In the early days of thoughtful landfill design (1980s-1990s), sand was used to drain the contaminated fluid, called leachate, generated by the waste itself and the percolation of water through the waste. This would make sense had leachate simply been water, since water drains easily through coarse sand. However, it was soon found that the sand was being cemented together and substantially lost its ability to collect leachate. This is because leachate is mostly water but also contains bacteria, dissolved chemicals like calcium and this combination produces calcium carbonate which blocks water passageways through the sand. Using coarse gravel, instead of sand, was the first step in reducing the problem, but the bacteria were still the enemy and given time would clog the gravel.

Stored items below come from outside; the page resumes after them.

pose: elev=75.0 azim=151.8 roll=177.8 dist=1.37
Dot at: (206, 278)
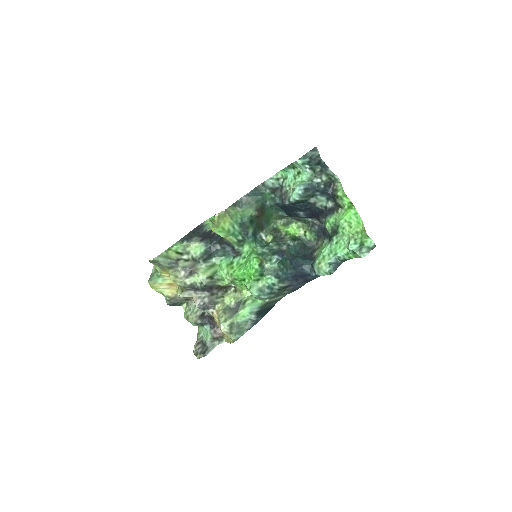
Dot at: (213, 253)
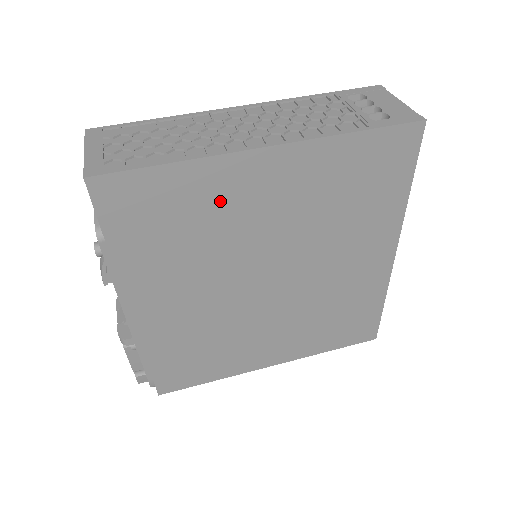
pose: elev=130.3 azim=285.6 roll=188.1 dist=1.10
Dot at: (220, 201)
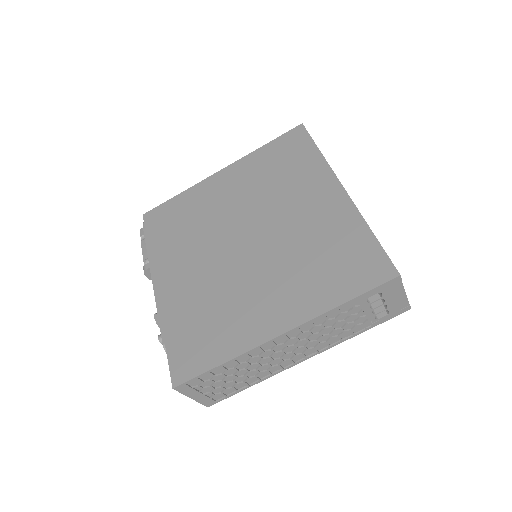
Dot at: occluded
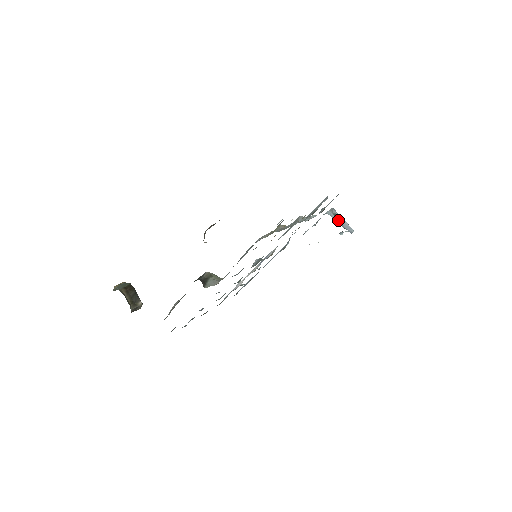
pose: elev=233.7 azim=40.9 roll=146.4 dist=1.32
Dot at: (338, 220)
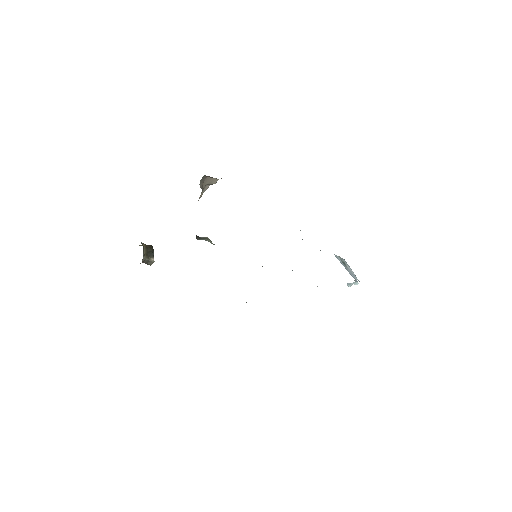
Dot at: (344, 265)
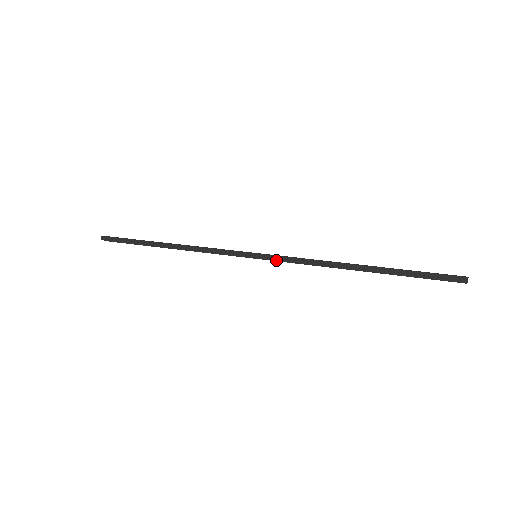
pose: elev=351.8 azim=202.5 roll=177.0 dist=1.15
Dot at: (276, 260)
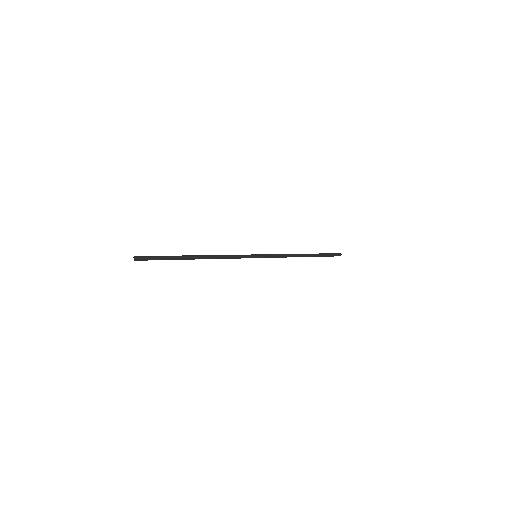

The more effective approach we adopted involved placing a layer above the drainage layer where the same bacteria cleaned up the leachate, reducing the potential for clogging in the drainage layer while locking up contaminates like heavy metals and still allowing adequate drainage. Thus, the bacteria ceased to be our bio-enemy and became a bio-friend.


Installing liners at Queen's site
Dr. Rowe's team works on installing a liner at the Queen's University Environmental Liner Test Site in Godfrey, Ontario.


What do you think will be the next obstacle in maintaining the safety and success of our landfills?

For landfills, the major challenge of the next decade, or more, will be managing perfluoroalkyl and polyfluoroalkyl substances (PFAS). These are human-made chemicals that have become ubiquitous in our daily lives over the last 60 years and are in numerous items, from food packaging to beauty products, to carpets and numerous other products, that find a way into landfills and result in concentrations in leachate at levels 100 to 1000 times what is considered acceptable in drinking water. They are sometimes called “forever chemicals” since they do not readily breakdown in a landfill.

There are numerous implications both for existing and future landfills, such as how they affect the service life of the engineered system. Looking beyond landfills, the movement to green energy has many unintended consequences that have not received adequate consideration. Along with climate change and its implications for all forms of waste management, these challenges will keep us busy for the next decade or more.


You’ve been recognized during your career with 130 awards and honours, including being made an Officer of the Order of Canada and a Fellow of the Royal Society (UK). You’ve also trained 157 graduate students. What advice do you give your students looking to make an impact with their research?

My advice is to focus their research on solving important questions that address problems that are now, or in the future, likely to impact society. This does not mean solving today's problem tomorrow. My key contributions have each taken a couple of decades to do the fundamental research behind the practical solution to a problem that impacts society. My point here is that there is too much tendency to want immediate results. Breaking new ground in research always requires patience.


Kerry Rowe with grad students
Dr. Kerry Rowe with graduate students Farhana Jabin and Jiying Fan in his lab in Ellis Hall.